管冬曉正想問韋繪水又被分配到什麼奇怪的工作時,闕管月已經高高興興地跑進來。
“表哥,你真是天才!你給我的那枝筆真的很神奇,防水性一流!你都沒看到周昊拿菜瓜布猛往自己臉上刷的蠢樣,哈哈!”
“我也很高興他娛樂了你。”看到闕管月這麼高興的模樣,祁海月的心情也很好,他來到他面前,疼愛地摸着他的頭問道:“你剛剛寫了什麼字?”
“我寫‘我是親親之狼’,繪水寫的是‘我要強暴所有人’。”他樂翻天地大聲宣佈,笑倒在沙發上。
祁海月讚賞地說道:“寫得真好,我就知道這種事還是你跟繪水有天分。”他絲毫不覺得這樣做有什麼不對,“這兩枝筆就交給你跟繪水保管,讓你們以後都有機會去替天行道……”
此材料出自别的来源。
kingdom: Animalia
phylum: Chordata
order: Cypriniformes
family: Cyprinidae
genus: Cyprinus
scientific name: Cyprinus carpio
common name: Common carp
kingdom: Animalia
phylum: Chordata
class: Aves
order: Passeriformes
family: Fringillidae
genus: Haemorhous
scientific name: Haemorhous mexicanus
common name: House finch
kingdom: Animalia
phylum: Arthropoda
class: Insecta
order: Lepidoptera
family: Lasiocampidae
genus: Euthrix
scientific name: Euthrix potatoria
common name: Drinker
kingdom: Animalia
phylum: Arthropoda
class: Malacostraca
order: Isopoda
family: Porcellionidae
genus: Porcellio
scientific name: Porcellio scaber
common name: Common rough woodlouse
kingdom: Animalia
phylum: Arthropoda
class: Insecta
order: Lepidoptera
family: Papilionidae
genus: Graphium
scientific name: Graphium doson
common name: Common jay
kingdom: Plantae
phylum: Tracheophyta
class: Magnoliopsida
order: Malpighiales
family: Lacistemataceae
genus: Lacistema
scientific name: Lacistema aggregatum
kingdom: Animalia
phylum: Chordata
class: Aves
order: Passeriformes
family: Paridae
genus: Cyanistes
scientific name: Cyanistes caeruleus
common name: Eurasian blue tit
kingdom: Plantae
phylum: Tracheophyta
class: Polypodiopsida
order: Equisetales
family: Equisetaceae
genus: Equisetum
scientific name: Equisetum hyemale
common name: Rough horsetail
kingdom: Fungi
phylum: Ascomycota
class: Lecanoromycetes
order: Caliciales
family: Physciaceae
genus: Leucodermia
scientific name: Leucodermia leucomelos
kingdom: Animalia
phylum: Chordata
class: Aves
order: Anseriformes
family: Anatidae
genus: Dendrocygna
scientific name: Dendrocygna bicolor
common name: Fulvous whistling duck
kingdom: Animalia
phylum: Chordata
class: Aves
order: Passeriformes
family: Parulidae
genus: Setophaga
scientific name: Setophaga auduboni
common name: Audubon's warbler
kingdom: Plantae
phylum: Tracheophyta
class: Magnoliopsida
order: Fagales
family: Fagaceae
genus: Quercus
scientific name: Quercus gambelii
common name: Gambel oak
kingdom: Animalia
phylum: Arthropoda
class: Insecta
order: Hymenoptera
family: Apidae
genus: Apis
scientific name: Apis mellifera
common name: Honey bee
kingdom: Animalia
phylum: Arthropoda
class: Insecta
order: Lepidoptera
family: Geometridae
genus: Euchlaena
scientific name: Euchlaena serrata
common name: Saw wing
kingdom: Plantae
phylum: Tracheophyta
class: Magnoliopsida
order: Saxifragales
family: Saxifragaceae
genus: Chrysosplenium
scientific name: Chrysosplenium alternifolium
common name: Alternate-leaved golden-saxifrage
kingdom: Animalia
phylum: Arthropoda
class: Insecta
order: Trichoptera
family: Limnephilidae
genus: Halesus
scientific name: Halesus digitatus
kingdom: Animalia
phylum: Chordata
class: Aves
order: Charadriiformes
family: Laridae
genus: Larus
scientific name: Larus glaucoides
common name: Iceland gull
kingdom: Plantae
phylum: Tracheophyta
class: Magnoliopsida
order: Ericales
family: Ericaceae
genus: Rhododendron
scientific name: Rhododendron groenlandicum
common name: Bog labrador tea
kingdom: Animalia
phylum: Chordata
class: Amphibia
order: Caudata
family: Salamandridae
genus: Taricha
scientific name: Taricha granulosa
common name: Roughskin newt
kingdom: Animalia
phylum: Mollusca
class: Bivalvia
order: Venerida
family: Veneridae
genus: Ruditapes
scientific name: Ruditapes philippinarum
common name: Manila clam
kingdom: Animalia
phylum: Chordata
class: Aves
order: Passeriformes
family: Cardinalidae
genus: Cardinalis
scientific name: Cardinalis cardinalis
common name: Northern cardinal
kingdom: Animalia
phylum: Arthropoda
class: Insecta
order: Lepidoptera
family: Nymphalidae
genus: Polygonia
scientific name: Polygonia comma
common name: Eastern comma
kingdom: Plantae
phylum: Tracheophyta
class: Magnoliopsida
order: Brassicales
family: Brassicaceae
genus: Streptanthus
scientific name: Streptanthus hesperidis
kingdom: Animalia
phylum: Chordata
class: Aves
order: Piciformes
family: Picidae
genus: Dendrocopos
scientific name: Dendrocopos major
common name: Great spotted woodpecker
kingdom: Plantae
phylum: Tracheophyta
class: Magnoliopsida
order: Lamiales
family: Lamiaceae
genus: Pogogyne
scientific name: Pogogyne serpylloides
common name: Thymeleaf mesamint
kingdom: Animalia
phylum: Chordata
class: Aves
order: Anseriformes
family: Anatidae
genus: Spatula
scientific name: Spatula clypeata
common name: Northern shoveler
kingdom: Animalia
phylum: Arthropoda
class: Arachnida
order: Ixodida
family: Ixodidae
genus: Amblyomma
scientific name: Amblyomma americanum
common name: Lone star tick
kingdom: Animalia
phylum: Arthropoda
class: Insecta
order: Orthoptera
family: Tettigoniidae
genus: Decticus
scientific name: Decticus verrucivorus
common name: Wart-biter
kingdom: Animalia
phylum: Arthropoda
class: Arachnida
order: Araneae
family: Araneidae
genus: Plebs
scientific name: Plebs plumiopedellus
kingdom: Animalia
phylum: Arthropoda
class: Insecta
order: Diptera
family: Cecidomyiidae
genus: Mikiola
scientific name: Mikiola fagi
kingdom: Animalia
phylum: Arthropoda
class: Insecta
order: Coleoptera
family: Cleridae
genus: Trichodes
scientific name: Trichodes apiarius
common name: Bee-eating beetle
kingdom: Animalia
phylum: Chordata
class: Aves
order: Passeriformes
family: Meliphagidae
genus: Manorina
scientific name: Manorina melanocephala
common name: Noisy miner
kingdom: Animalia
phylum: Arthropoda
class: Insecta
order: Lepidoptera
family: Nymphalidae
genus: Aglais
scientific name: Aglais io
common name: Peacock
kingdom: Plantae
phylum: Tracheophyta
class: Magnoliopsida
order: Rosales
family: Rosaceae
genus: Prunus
“海月,能不能請你不要帶壞我的繪水?”管冬曉搖搖頭,推一下身邊的人,希望傻楞住的希能說句話來管管面前的惡魔。
希終於回過神,他丟下手中的筷子,不敢相信地問:“海月,你真的叫管月在昊的臉上寫字?”
一轉眼,祁海月已經來到希的身邊,他眉一蹙,無辜地道:“你怎麼能夠同情周昊呢?你忘了他前幾天在眾目睽睽之下拒絕我嗎?”
“拒絕?”希努力地回想,突然間大叫:“你該不會是說他拒絕跟你上……咳!上床的事吧?”
他俊臉一紅,覺得說出這種話很難16899863情,不過任誰也知道那時海月只是在開玩笑。
“你的口氣好象很無所謂喲!”祁海月挑起眉,微慍地看着他,“莫非你覺得他很無辜,是我活該受到這種羞辱?”
他的口氣淡漠,從懷中掏出一枝造型特殊的筆,把希壓在身下,他笑吟吟地拔掉筆蓋。
“我很好奇,你是不是真的覺得我很活該?”
要是有人這麼威脅自己,任誰都不會回答對自己不利的答案。
只見希乾笑地道:“當然不是。”
“那就太好了。”
祁海月蓋上筆蓋,露出迷人的嬌笑,小嘴湊了上去,完全不管還有管冬曉這個外人在。
希雖然一楞,但也沒有太激烈的反抗,反倒很沉迷這個甜蜜的吻。
結束這個甜蜜的吻之後,祁海月殺風景地在希的耳邊問道:“你么怎沒抵抗?是不是真的覺得我的技巧很好?”
“你胡說!”希滿臉通紅地叫道,卻有此地無銀三百兩的嫌疑,而且他沒推開壓在他身上的祁海月。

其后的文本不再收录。